A divided panel of the Indiana Court of Appeals has upheld the denial of cross-motions for summary judgment in a Lawrenceburg contract dispute, finding genuine issues of material fact as to whether a land developer breached its contract with the city and whether a class of laborers was entitled to prevailing wages under Indiana’s wage laws.
The competing summary judgment motions were filed in the case of Bryan Alexander, Karl Cameron, William Love, Charlie Lovins, Kevin McMurray and Matt Oelker, on behalf of themselves and all others similarly situated v. Linkmeyer Development II, LLC, et al., 18A-PL-311. The case began in November 2009, when Linkmeyer Development II, LLC, along with its representatives, Steve Linkmeyer and Brian Bischoff, entered into a development contract with the city of Lawrenceburg.
The agreement called for the city to provide Linkmeyer Development with a $3 million line of credit to be used to excavate and fill three local properties. The parties executed a promissory note, a mortgage and personal guarantees, but Linkmeyer Development defaulted on the loan soon after the project ended.
A class of Linkmeyer Development laborers responded by filing suit, arguing a city ordinance, Lawrenceburg Code Section 33.02, required payment of prevailing wages and was incorporated into the development contract. Thus, the laborers asserted claims for breach of contract, unjust enrichment and violations of Indiana wage laws and sought declaratory relief.
The class eventually moved for partial summary judgment in its favor on the breach claim, while the defendants – including Linkmeyer Development, Linkmeyer and Bischoff – moved for summary judgment on all the claims against them. The Dearborn Circuit Court ultimately denied the class’ motion and partially granted summary judgment to the defendants on the unjust enrichment count.
The parties were certified to proceed on interlocutory appeal, with both sides challenging the denial of their summary judgment motions. The grant of summary judgment on the unjust enrichment claim, however, was not challenged on appeal.
The majority of the appellate court wholly affirmed on Friday, with Judge Margret Robb writing that although the language of the contract “unambiguously required that Linkmeyer Development ‘shall comply with all appropriate codes…including the payment of prevailing wages for labor…,’” the loan to Linkmeyer Development was not made “pursuant to an Investment Incentive Program,” as is required under the ordinance.
“One such investment incentive program in place at the time of the Development Agreement can be found in Indiana Code section 5-28-24-2,” Robb wrote. “…At this juncture, the Class has yet to designate evidence that the Development Agreement was approved or financed pursuant to Indiana Code section 5-28-24-2.”

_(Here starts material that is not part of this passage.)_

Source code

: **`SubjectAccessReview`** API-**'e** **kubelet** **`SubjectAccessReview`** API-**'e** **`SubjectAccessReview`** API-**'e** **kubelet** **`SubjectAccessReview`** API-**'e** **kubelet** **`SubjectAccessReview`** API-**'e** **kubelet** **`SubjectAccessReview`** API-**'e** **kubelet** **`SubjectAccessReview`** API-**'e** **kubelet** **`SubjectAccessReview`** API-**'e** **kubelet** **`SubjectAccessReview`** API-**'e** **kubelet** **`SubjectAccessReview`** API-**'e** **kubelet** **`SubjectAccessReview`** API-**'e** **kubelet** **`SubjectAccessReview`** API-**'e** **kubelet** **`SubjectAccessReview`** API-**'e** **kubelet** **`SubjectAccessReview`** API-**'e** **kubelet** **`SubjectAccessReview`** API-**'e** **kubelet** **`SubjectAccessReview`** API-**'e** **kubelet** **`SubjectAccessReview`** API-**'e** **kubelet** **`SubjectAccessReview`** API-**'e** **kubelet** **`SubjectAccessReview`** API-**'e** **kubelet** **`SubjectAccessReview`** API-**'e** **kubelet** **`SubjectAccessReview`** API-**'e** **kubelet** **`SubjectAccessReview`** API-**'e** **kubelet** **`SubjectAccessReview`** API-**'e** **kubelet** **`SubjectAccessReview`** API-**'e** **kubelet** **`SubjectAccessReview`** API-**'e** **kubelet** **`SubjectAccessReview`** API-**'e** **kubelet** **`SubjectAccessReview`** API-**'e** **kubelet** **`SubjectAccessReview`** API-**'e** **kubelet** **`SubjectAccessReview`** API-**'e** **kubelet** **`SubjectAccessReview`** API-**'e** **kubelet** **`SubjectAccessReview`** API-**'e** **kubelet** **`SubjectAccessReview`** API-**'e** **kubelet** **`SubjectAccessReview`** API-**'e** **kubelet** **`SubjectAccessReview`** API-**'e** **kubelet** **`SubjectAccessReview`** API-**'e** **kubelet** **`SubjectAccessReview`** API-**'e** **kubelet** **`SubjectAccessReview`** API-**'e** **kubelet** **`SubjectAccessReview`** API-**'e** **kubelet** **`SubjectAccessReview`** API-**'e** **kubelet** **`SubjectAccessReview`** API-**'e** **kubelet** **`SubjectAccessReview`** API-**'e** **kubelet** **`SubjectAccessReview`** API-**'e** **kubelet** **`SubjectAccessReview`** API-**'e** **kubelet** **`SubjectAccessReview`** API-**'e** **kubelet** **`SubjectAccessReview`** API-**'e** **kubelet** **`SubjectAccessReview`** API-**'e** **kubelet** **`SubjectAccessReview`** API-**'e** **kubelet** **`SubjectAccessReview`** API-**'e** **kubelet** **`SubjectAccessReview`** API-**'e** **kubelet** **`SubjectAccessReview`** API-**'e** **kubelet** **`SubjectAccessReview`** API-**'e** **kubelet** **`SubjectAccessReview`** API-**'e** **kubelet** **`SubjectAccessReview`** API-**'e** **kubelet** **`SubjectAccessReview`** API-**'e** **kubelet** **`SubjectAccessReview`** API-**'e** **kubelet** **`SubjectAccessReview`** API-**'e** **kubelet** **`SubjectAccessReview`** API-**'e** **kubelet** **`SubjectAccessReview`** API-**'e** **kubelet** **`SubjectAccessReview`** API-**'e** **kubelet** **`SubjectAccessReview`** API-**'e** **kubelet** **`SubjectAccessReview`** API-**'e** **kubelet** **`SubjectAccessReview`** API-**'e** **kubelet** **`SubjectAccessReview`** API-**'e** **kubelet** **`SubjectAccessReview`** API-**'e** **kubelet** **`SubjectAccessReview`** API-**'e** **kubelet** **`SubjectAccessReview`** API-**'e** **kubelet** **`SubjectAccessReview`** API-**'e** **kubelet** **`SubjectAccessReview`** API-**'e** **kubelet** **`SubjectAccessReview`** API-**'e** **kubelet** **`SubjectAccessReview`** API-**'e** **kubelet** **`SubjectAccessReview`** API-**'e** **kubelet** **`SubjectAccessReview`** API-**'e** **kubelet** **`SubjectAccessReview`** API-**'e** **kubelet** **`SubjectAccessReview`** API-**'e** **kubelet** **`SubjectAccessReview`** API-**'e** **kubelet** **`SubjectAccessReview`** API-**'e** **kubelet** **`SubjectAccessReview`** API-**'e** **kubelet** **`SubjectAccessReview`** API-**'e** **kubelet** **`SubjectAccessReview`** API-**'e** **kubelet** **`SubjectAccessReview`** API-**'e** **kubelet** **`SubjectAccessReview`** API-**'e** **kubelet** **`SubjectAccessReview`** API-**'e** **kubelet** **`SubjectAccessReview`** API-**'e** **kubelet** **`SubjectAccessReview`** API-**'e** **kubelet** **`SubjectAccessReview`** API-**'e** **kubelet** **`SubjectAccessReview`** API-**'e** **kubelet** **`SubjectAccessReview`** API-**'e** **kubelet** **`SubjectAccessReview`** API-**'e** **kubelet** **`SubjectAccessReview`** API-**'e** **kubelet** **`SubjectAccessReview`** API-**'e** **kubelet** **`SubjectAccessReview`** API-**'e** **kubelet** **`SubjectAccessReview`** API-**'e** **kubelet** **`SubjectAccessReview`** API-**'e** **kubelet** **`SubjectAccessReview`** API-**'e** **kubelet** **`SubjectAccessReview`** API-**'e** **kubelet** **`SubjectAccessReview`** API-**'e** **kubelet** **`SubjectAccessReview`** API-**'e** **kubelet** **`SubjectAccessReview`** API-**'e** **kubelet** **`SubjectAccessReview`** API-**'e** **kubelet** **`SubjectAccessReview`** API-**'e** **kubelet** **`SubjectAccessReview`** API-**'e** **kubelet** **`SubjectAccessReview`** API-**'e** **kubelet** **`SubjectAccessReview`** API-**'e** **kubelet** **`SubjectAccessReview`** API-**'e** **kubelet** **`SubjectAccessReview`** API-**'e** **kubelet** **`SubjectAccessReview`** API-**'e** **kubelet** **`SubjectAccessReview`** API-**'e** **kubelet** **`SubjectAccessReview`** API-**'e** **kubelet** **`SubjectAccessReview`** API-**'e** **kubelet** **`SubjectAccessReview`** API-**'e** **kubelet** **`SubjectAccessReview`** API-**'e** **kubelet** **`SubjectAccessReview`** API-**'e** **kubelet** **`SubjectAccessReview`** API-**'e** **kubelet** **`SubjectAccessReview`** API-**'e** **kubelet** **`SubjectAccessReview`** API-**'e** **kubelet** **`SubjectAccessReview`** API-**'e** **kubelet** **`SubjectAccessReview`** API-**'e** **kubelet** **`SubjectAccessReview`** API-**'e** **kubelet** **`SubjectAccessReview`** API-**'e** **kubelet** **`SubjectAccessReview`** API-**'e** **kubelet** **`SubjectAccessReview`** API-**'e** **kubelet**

Further, in an affidavit, Lawrenceburg Mayor William Cunningham, a signatory to the agreement, stated he was “unaware of any project approved or financed…pursuant to an ‘Investment Incentive Program’ while I served as Mayor or as Council Member.”
“Although Mayor Cunningham’s affidavit did not ‘affirmatively negate’ the Class’s claim and thus it did not satisfy the Defendants’ burden on their own motion for summary judgment,…it was sufficient to demonstrate the existence of a genuine issue of material fact,” Robb wrote. “Accordingly, we conclude the trial court correctly denied both parties motions’ for summary judgment regarding breach of contract.”
The court likewise upheld the denial of the defendants’ summary judgment motion on the claims brought under the Wage Payment and Wage Claims statutes. In order to proceed under the Wage Claims Statute, the laborers would have to have been involuntary terminated from their employment, Robb said, and they would have been required to exhaust their administrative remedies before filing a complaint with a trial court.
“On appeal, the Defendants argue that because the Class failed to exhaust their administrative remedies before filing their complaint, the Defendants are therefore entitled to summary judgment,” the judge wrote. “However, the Defendants fail to argue – and the record is entirely absent of evidence – that the employees composing the Class were involuntarily separated from their employment.
“Therefore,” Robb continued, “we conclude the Defendants failed to establish they were entitled to summary judgment on this issue and the trial court did not err in denying such motion accordingly.”
But in a partial dissent, Judge John Baker disagreed with the majority – joined by Judge Melissa May – that there is a genuine issue of material fact as to whether the class of laborers is entitled to payment of prevailing wages.
“Neither party offered evidence of a formal ‘Investment Incentive Program’ in the City of Lawrenceburg,” Baker wrote. “Thus, I can only conclude that Section 33.02 refers generally to investment incentive programs that benefit the area, not to any one specific of official program.
“And, simply put, the Development Agreement acted as an investment incentive program for the City of Lawrenceburg,” Baker continued. “Specifically, the City of Lawrenceburg incentivized this development – the investment – by agreeing to finance it. The Defendants then performed work that benefitted the City of Lawrenceburg. If that does not constitution an investment incentive, I do not know what does.”
Thus, Baker said he would find that the only issue of material facts is whether the class did the work to qualify for the prevailing wage – to which he believes the laborers are entitled as a matter of law – and what the prevailing wage would be.